TASK BRIEF >> Line by line, copy out the entries exactly and leave the pictures behind.

DATASET EXCERPTS >>
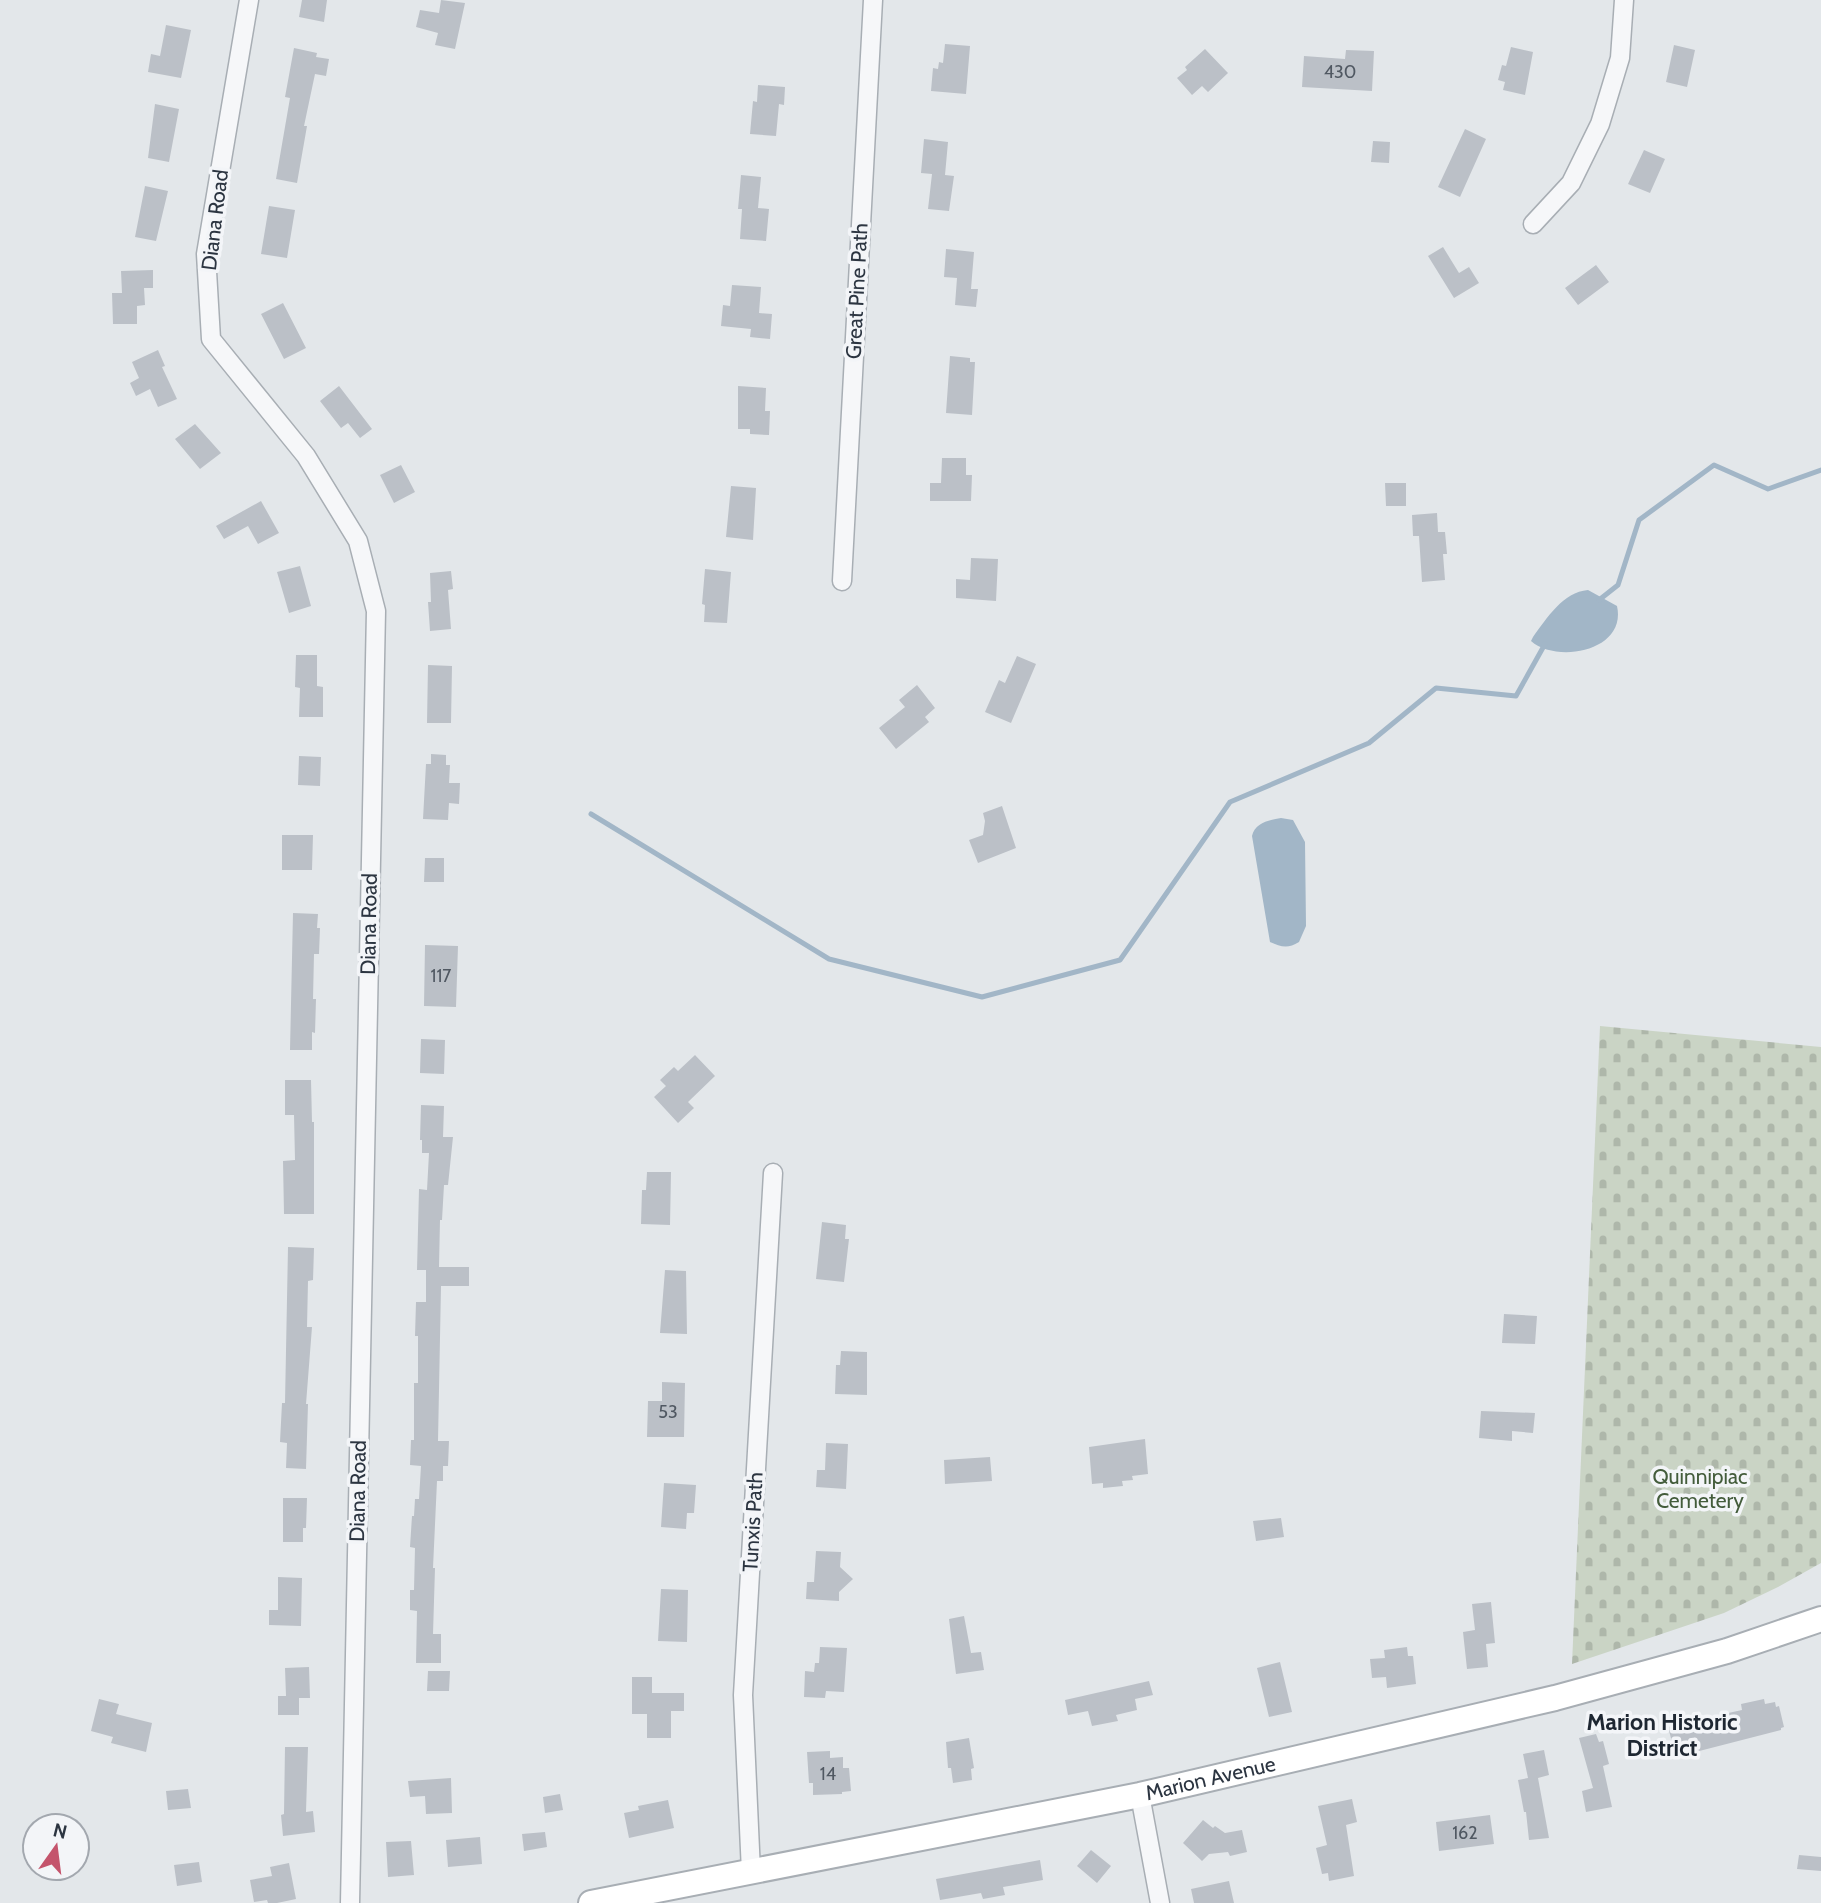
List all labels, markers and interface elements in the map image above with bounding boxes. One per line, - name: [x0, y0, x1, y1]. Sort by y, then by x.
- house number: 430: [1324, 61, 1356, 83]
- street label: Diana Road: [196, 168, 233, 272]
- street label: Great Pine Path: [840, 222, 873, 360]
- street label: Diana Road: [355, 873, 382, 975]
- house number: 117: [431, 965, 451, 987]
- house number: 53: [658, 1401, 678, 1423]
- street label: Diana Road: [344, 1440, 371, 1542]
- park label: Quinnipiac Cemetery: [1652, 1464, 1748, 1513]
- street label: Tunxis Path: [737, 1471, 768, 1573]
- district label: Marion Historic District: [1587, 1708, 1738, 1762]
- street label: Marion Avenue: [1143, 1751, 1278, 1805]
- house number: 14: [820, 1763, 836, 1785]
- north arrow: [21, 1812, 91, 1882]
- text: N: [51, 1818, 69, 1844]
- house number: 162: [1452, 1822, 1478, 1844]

RESPONSE TO THIS EXERCISE >>
List all labels, markers and interface elements in the map image above with bounding boxes. One per line, - name: [x0, y0, x1, y1]. Sort by y, then by x.
- house number: 430: [1324, 61, 1356, 83]
- street label: Diana Road: [196, 168, 233, 272]
- street label: Great Pine Path: [840, 222, 873, 360]
- street label: Diana Road: [355, 873, 382, 975]
- house number: 117: [431, 965, 451, 987]
- house number: 53: [658, 1401, 678, 1423]
- street label: Diana Road: [344, 1440, 371, 1542]
- park label: Quinnipiac Cemetery: [1652, 1464, 1748, 1513]
- street label: Tunxis Path: [737, 1471, 768, 1573]
- district label: Marion Historic District: [1587, 1708, 1738, 1762]
- street label: Marion Avenue: [1143, 1751, 1278, 1805]
- house number: 14: [820, 1763, 836, 1785]
- north arrow: [21, 1812, 91, 1882]
- text: N: [51, 1818, 69, 1844]
- house number: 162: [1452, 1822, 1478, 1844]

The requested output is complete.